Daftar Tugas —
[1] Menurut teks tentang hukum perkawinan, apa yang diwajibkan bagi perempuan beragama Islam yang sudah dewasa untuk menikah?
[2] Kutip dari teks tentang hukum perkawinan bagian yang dimulai pada "Perkawinan merupakan hak" dan berakhir pada "diwajibkan menggunakan wali.".

Oleh Drs Ibrahim SH
(Mantan Kepala LAPAS ).
Zonalinenewsw,- Perkawinan merupakan bagian dari perwujudan manusia sebagai homo homini socius (kecenderungan manusia untuk berteman membangun ikatan antar sesama). Sebagai sebuah ikatan, perkawinan dapat dikategorikan ke dalam kontrak sosial yang dilaksanakan atas dasar kerelaan tanpa paksaan menurut pranata agama dan peraturan perundang-undangan yang berlaku. Tata cara pelaksanaan Perkawinan secara normatif diatur dalam Undang-Undang Nomor 1 Tahun 1974 tentang Perkawinan dan Inpres No. 1 Tahun 1991 tentang Kompilasi Hukum Islam (khusus umat islam). Pasal 2 Ayat 1. Undang-Undang No. 1 Tahun 1974 disebutkan bahwa Perkawinan adalah sah apabila dilakukan menurut hukum masing-masing agama dan kepercayaannya itu. Sedangkan Pasal 4 Kompilasi Hukum Islam disebutkan bahwa Perkawinan adalah sah apabila, dilakukan menurut hukum Islam sesuai dengan pasal 2 ayat (1). Undang-undang No. 1 Tahun 1974 tentang Perkawinan. Maksud yang terkandung dalam Pasal di atas adalah perkawinan disebut sah, ketika dilaksanakan berdasarkan aturan agama yang dianut calon mempelai.
Perkawinan merupakan hak seorang perempuan yang dijamin oleh undang-undang. Hak ini dipertegas pada Pasal 50 Undang-Undang Nomor 39 Tahun 1999 tentang Hak Asasi Manusia disebutkan bahwa, Wanita yang telah dewasa dan atau telah menikah berhak untuk melakukan perbuatan hukum sendiri, kecuali ditentukan lain oleh hukum agamanya. Pasal 50 juga dijelaskan bahwa yang dimaksud dengan “melakukan perbuatan hukum sendiri adalah cakap menurut hukum untuk melakukan perbuatan hukum, dan bagi Perempuan beragama Islam yang sudah dewasa, untuk menikah diwajibkan menggunakan wali.

Entri yang Ditampilkan —
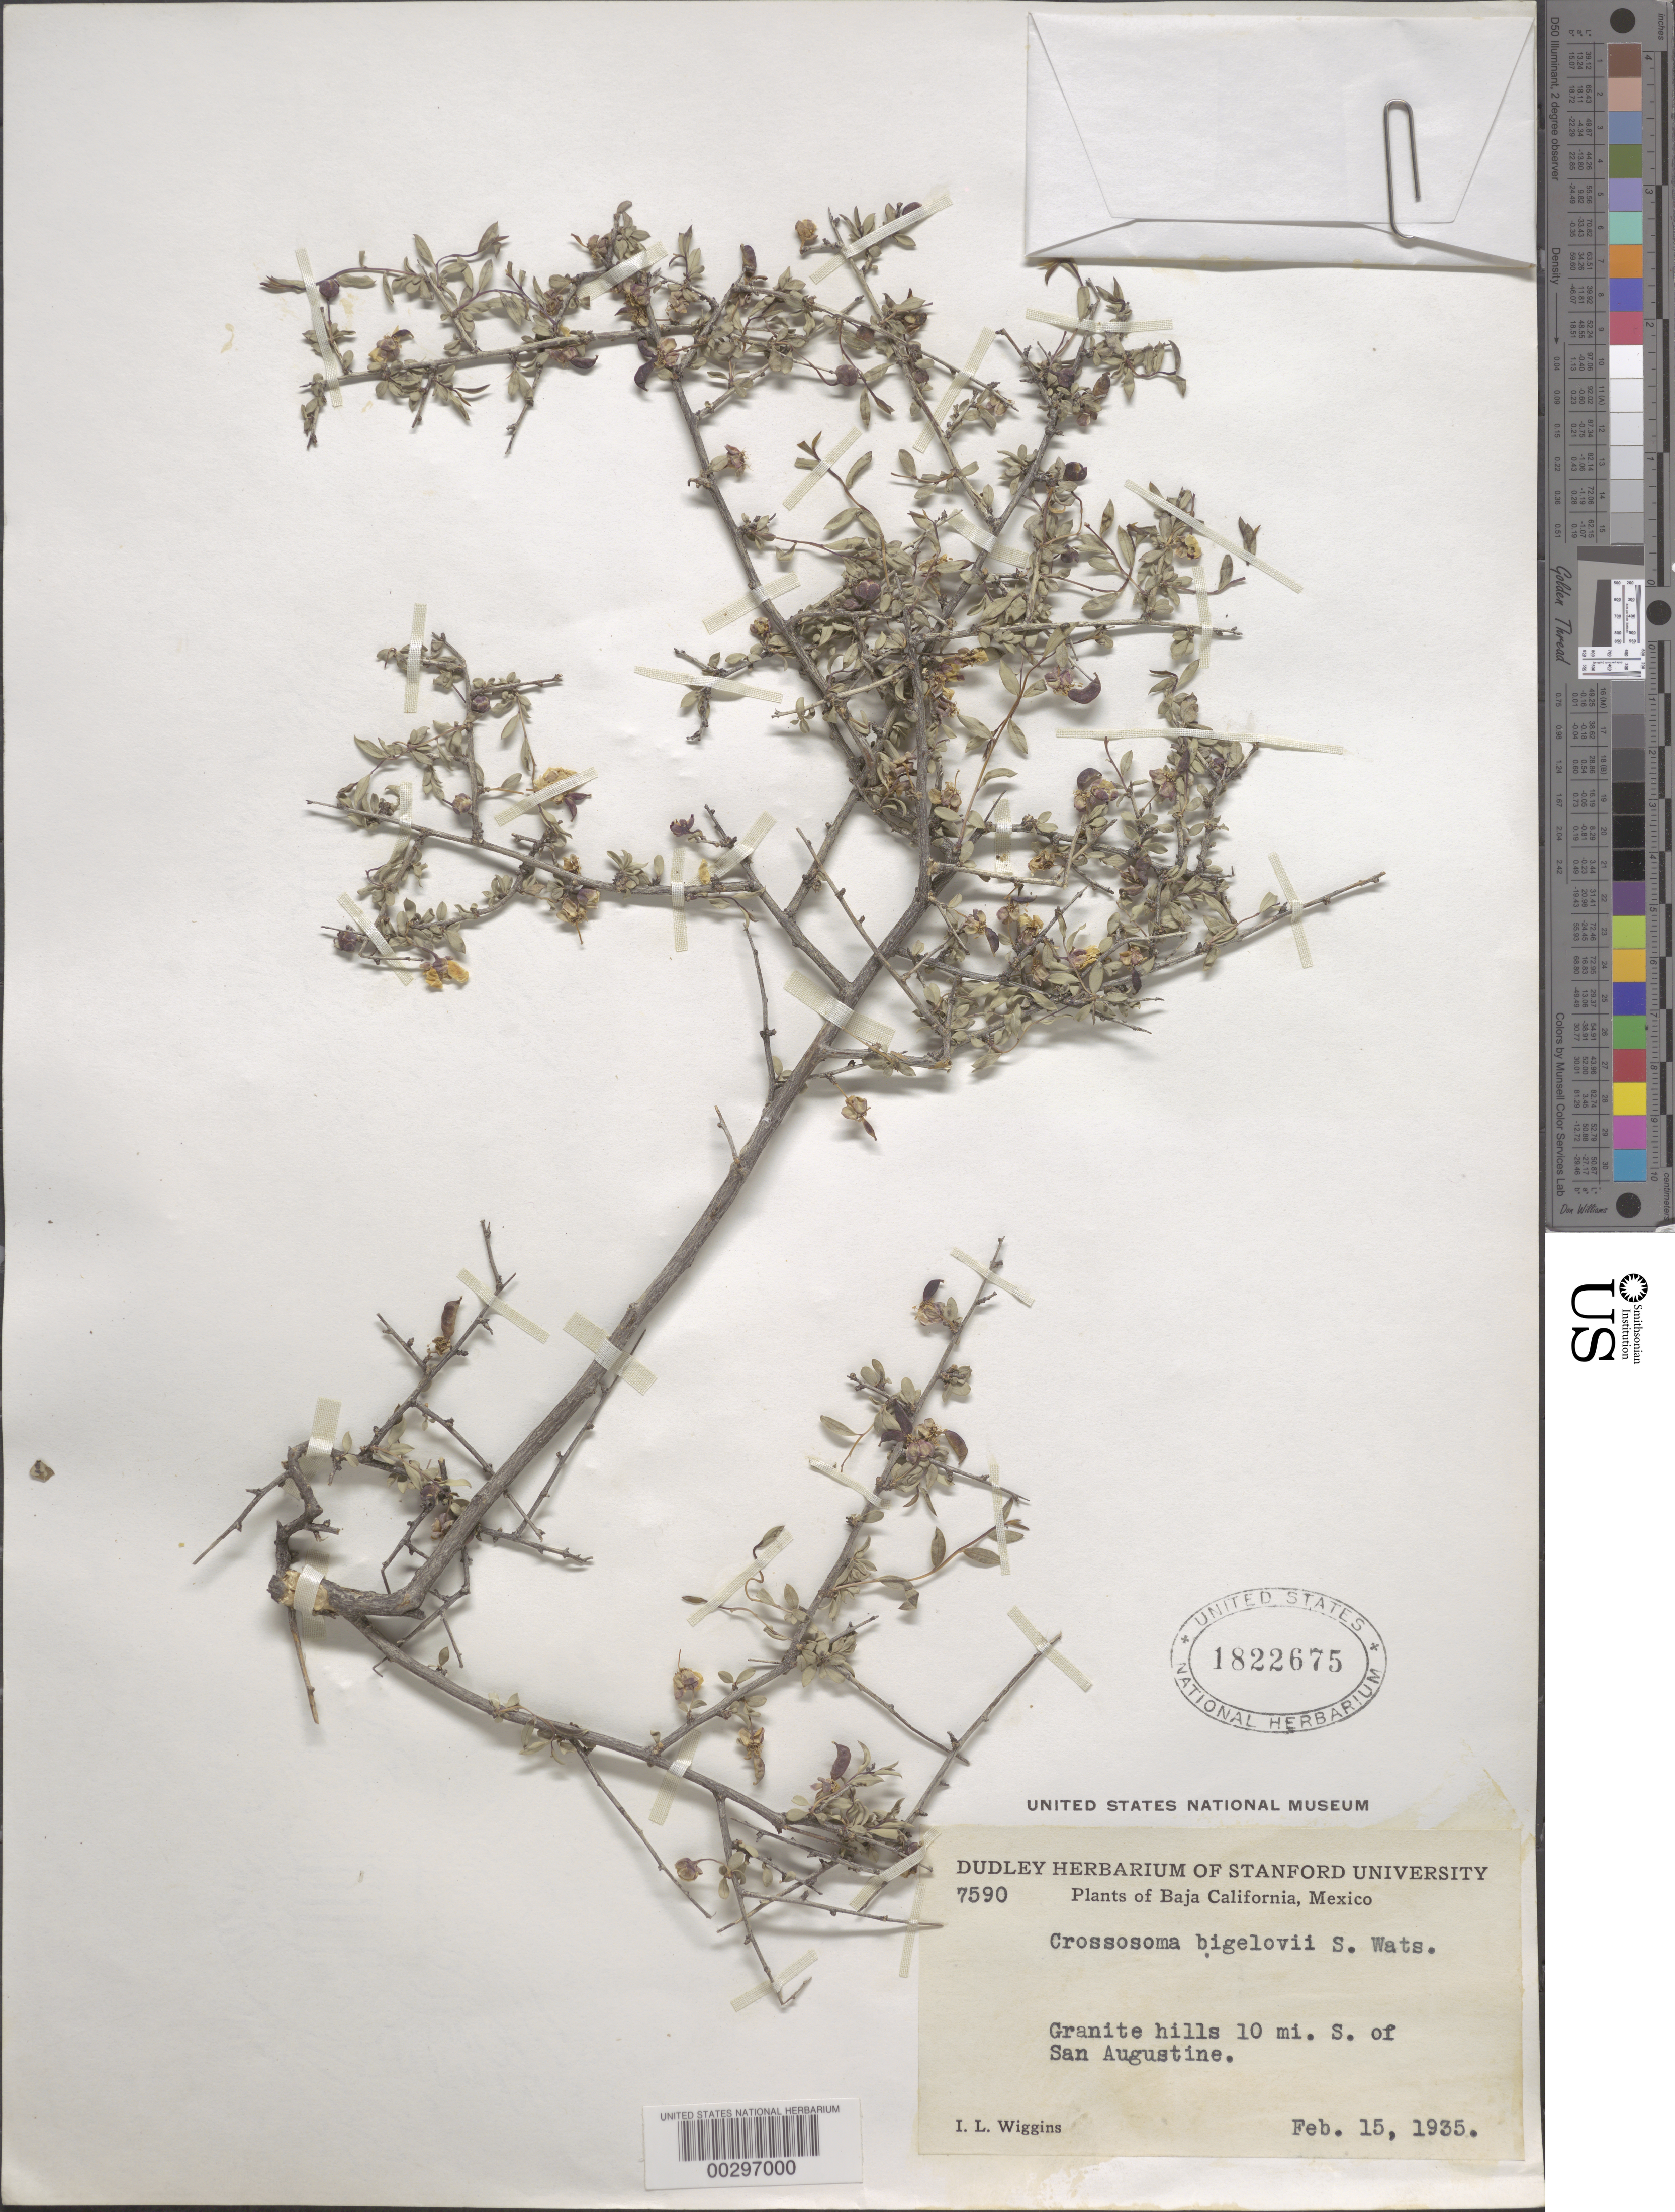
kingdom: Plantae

==

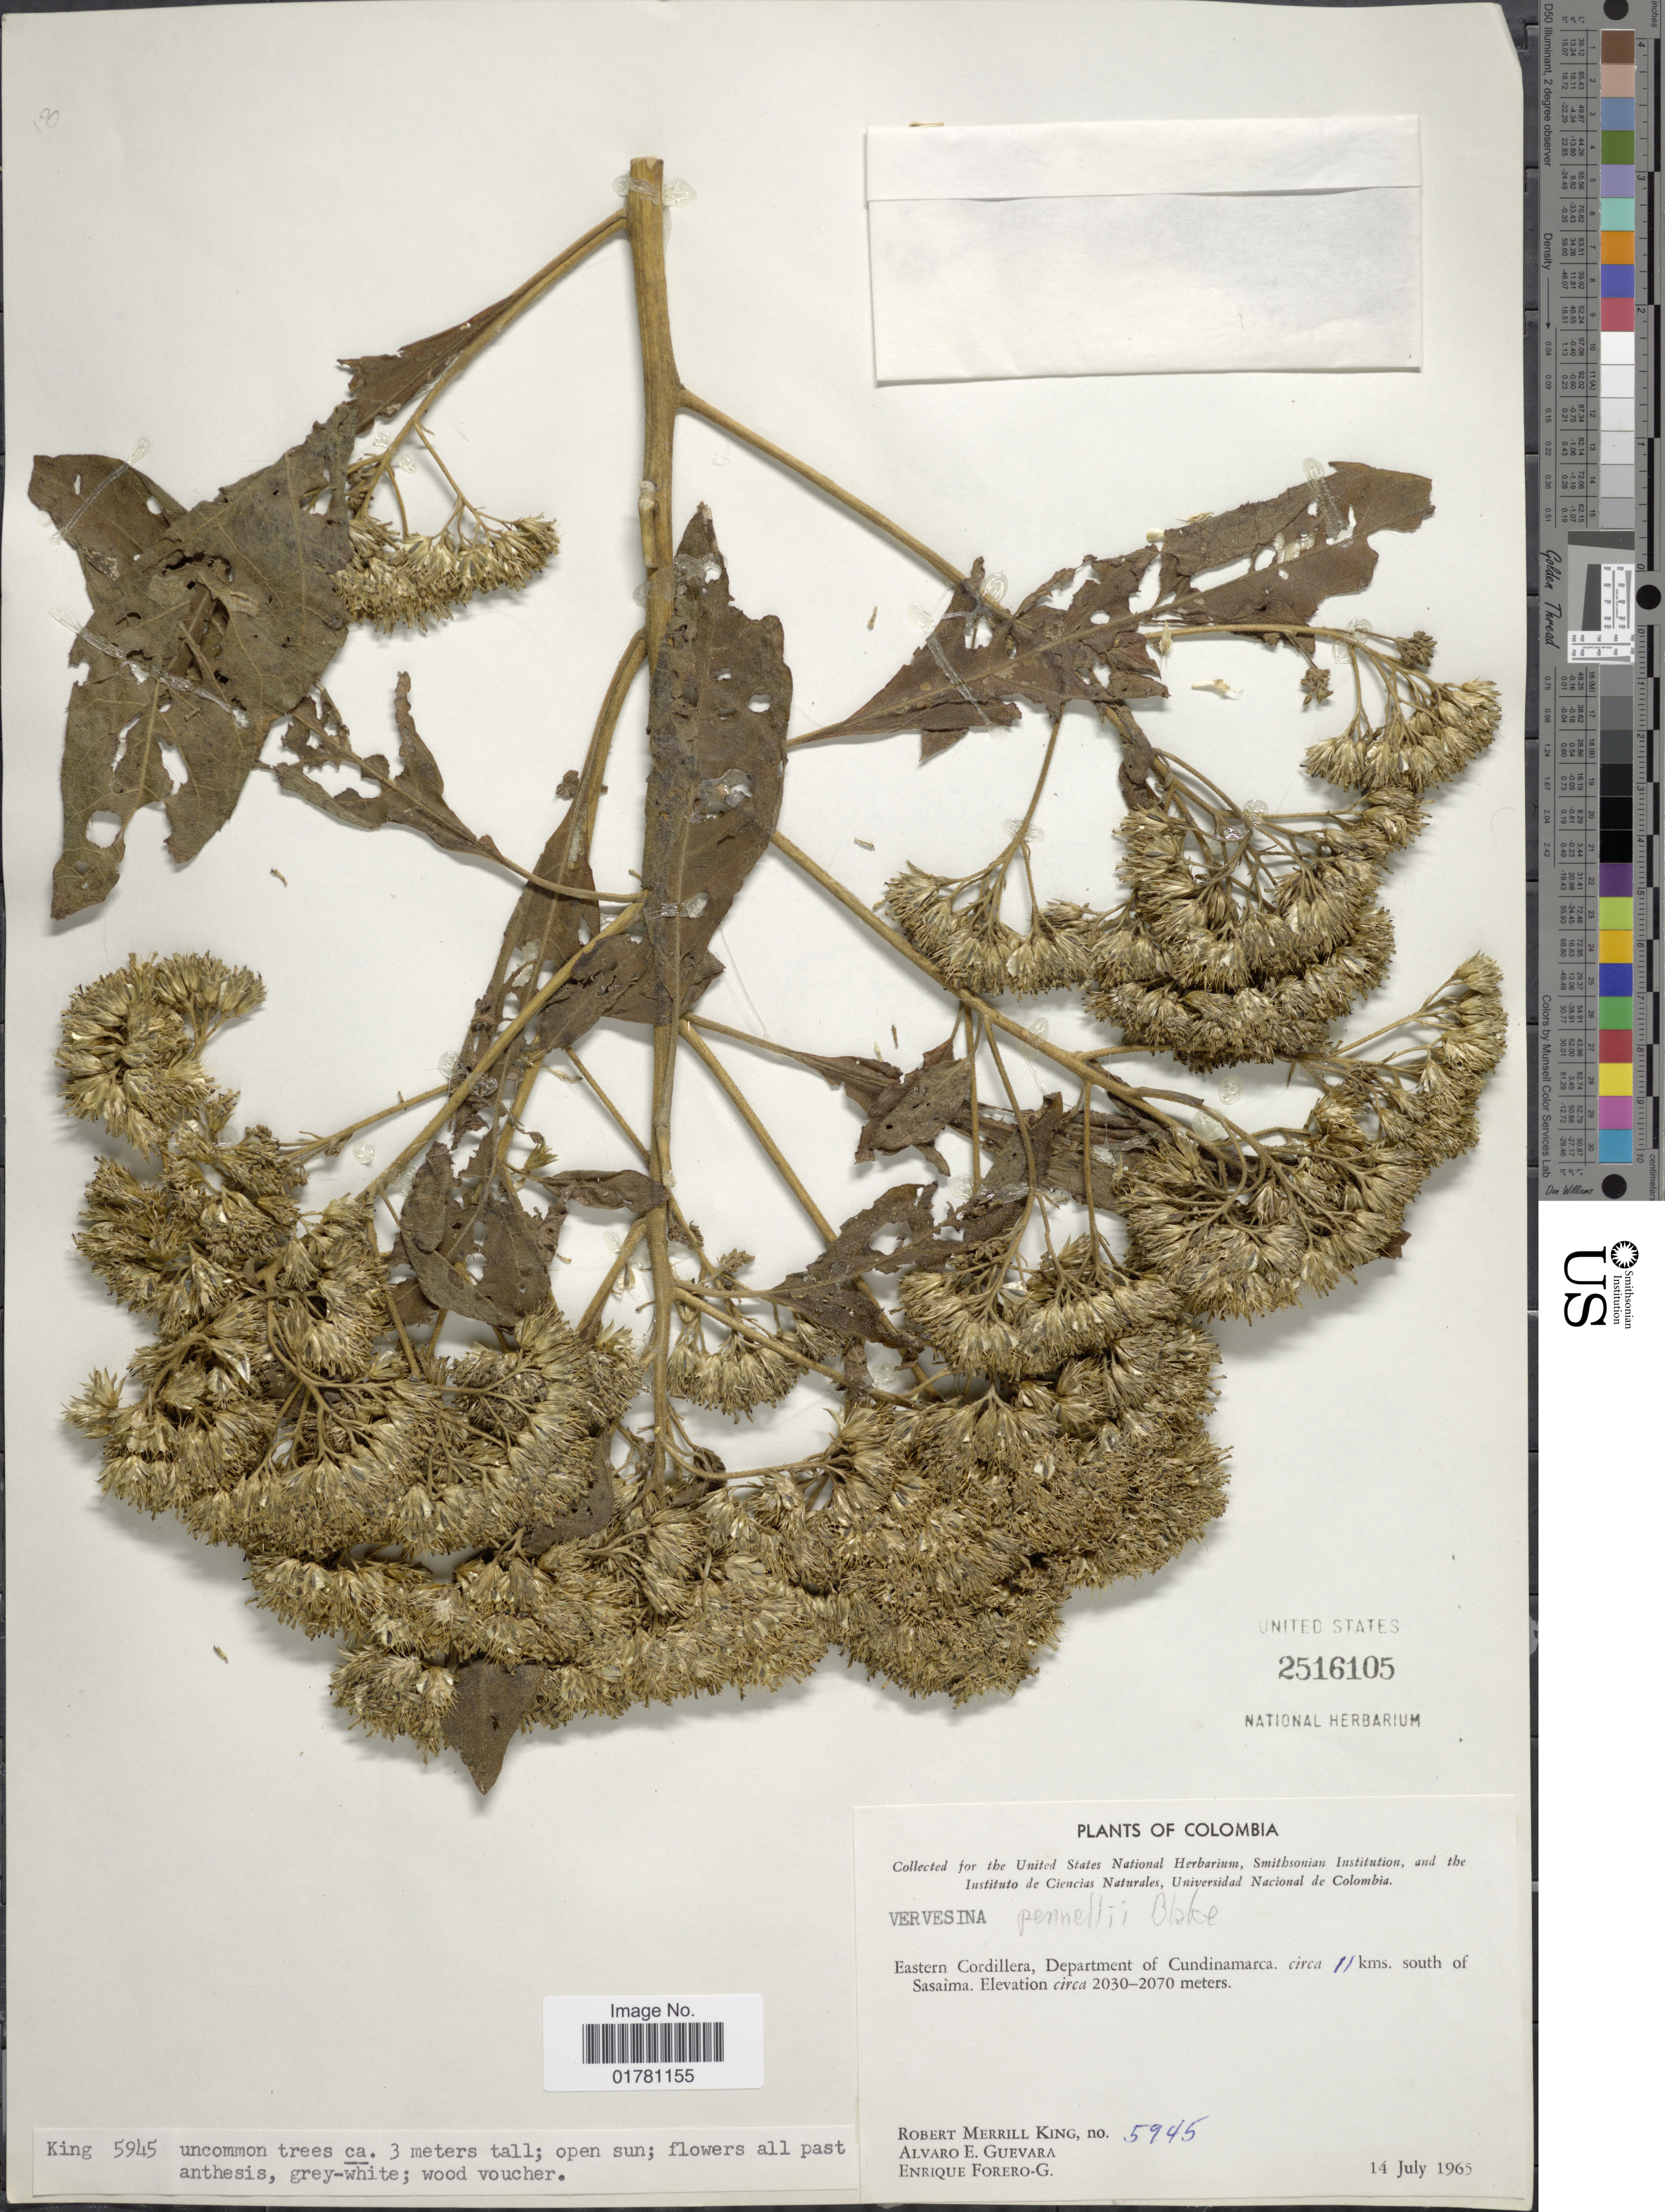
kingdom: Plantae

Jawaban Setiap Tugas —
[1] Perempuan beragama Islam yang sudah dewasa diwajibkan menggunakan wali untuk menikah.

[2]
Perkawinan merupakan hak seorang perempuan yang dijamin oleh undang-undang. Hak ini dipertegas pada Pasal 50 Undang-Undang Nomor 39 Tahun 1999 tentang Hak Asasi Manusia disebutkan bahwa, Wanita yang telah dewasa dan atau telah menikah berhak untuk melakukan perbuatan hukum sendiri, kecuali ditentukan lain oleh hukum agamanya. Pasal 50 juga dijelaskan bahwa yang dimaksud dengan “melakukan perbuatan hukum sendiri adalah cakap menurut hukum untuk melakukan perbuatan hukum, dan bagi Perempuan beragama Islam yang sudah dewasa, untuk menikah diwajibkan menggunakan wali.